* [WORK TO COMPLETE] Take the entries below and print all of them exactly, please.

Collected data entries:
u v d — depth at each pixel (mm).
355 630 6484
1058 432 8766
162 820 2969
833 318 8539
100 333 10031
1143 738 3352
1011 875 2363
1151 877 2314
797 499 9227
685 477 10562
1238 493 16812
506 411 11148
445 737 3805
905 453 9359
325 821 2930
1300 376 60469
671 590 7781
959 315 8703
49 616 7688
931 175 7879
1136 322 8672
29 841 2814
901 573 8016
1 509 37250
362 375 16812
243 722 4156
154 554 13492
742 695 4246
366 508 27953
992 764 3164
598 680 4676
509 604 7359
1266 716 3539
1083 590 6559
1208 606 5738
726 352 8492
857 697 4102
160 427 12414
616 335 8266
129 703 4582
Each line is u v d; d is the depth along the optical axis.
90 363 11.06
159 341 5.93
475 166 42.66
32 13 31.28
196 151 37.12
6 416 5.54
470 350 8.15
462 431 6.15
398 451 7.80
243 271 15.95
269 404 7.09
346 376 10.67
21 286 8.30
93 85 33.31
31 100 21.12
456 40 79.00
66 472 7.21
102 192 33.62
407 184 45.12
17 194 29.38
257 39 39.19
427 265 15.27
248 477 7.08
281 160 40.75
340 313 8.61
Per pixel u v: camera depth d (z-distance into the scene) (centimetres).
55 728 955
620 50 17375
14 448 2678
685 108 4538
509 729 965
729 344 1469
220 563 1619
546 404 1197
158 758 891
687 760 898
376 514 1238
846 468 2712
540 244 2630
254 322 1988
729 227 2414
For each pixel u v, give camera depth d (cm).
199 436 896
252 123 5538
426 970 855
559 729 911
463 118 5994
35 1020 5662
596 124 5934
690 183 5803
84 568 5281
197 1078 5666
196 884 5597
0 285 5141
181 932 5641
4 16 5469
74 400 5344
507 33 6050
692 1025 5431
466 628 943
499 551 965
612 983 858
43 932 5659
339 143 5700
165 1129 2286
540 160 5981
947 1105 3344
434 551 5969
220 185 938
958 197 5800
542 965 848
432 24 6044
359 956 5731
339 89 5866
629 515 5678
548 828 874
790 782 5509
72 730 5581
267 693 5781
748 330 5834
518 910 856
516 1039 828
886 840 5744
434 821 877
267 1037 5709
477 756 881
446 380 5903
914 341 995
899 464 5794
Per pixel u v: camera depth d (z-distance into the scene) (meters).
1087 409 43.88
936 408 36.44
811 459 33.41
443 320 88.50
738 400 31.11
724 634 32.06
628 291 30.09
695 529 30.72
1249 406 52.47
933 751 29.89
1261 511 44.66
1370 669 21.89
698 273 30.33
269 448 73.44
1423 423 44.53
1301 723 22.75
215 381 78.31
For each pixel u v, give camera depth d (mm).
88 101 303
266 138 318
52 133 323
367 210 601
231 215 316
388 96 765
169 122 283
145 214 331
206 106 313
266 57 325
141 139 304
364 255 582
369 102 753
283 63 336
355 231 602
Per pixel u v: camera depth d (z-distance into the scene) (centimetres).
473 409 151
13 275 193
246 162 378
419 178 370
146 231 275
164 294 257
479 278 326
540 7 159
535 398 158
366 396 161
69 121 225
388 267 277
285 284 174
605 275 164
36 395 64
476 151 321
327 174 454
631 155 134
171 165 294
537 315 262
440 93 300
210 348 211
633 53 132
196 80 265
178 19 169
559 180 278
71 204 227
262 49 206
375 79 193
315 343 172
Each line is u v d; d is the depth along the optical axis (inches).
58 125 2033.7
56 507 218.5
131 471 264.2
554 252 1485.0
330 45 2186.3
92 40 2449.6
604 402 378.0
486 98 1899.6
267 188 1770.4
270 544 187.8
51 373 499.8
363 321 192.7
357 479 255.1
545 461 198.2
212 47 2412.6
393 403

* [EXERCISE RESULT]
u v d — depth at each pixel (mm).
355 630 6484
1058 432 8766
162 820 2969
833 318 8539
100 333 10031
1143 738 3352
1011 875 2363
1151 877 2314
797 499 9227
685 477 10562
1238 493 16812
506 411 11148
445 737 3805
905 453 9359
325 821 2930
1300 376 60469
671 590 7781
959 315 8703
49 616 7688
931 175 7879
1136 322 8672
29 841 2814
901 573 8016
1 509 37250
362 375 16812
243 722 4156
154 554 13492
742 695 4246
366 508 27953
992 764 3164
598 680 4676
509 604 7359
1266 716 3539
1083 590 6559
1208 606 5738
726 352 8492
857 697 4102
160 427 12414
616 335 8266
129 703 4582
Each line is u v d; d is the depth along the optical axis.
90 363 11.06
159 341 5.93
475 166 42.66
32 13 31.28
196 151 37.12
6 416 5.54
470 350 8.15
462 431 6.15
398 451 7.80
243 271 15.95
269 404 7.09
346 376 10.67
21 286 8.30
93 85 33.31
31 100 21.12
456 40 79.00
66 472 7.21
102 192 33.62
407 184 45.12
17 194 29.38
257 39 39.19
427 265 15.27
248 477 7.08
281 160 40.75
340 313 8.61
Per pixel u v: camera depth d (z-distance into the scene) (centimetres).
55 728 955
620 50 17375
14 448 2678
685 108 4538
509 729 965
729 344 1469
220 563 1619
546 404 1197
158 758 891
687 760 898
376 514 1238
846 468 2712
540 244 2630
254 322 1988
729 227 2414
For each pixel u v, give camera depth d (cm).
199 436 896
252 123 5538
426 970 855
559 729 911
463 118 5994
35 1020 5662
596 124 5934
690 183 5803
84 568 5281
197 1078 5666
196 884 5597
0 285 5141
181 932 5641
4 16 5469
74 400 5344
507 33 6050
692 1025 5431
466 628 943
499 551 965
612 983 858
43 932 5659
339 143 5700
165 1129 2286
540 160 5981
947 1105 3344
434 551 5969
220 185 938
958 197 5800
542 965 848
432 24 6044
359 956 5731
339 89 5866
629 515 5678
548 828 874
790 782 5509
72 730 5581
267 693 5781
748 330 5834
518 910 856
516 1039 828
886 840 5744
434 821 877
267 1037 5709
477 756 881
446 380 5903
914 341 995
899 464 5794
Per pixel u v: camera depth d (z-distance into the scene) (meters).
1087 409 43.88
936 408 36.44
811 459 33.41
443 320 88.50
738 400 31.11
724 634 32.06
628 291 30.09
695 529 30.72
1249 406 52.47
933 751 29.89
1261 511 44.66
1370 669 21.89
698 273 30.33
269 448 73.44
1423 423 44.53
1301 723 22.75
215 381 78.31
For each pixel u v, give camera depth d (mm).
88 101 303
266 138 318
52 133 323
367 210 601
231 215 316
388 96 765
169 122 283
145 214 331
206 106 313
266 57 325
141 139 304
364 255 582
369 102 753
283 63 336
355 231 602
Per pixel u v: camera depth d (z-distance into the scene) (centimetres).
473 409 151
13 275 193
246 162 378
419 178 370
146 231 275
164 294 257
479 278 326
540 7 159
535 398 158
366 396 161
69 121 225
388 267 277
285 284 174
605 275 164
36 395 64
476 151 321
327 174 454
631 155 134
171 165 294
537 315 262
440 93 300
210 348 211
633 53 132
196 80 265
178 19 169
559 180 278
71 204 227
262 49 206
375 79 193
315 343 172
Each line is u v d; d is the depth along the optical axis (inches).
58 125 2033.7
56 507 218.5
131 471 264.2
554 252 1485.0
330 45 2186.3
92 40 2449.6
604 402 378.0
486 98 1899.6
267 188 1770.4
270 544 187.8
51 373 499.8
363 321 192.7
357 479 255.1
545 461 198.2
212 47 2412.6
393 403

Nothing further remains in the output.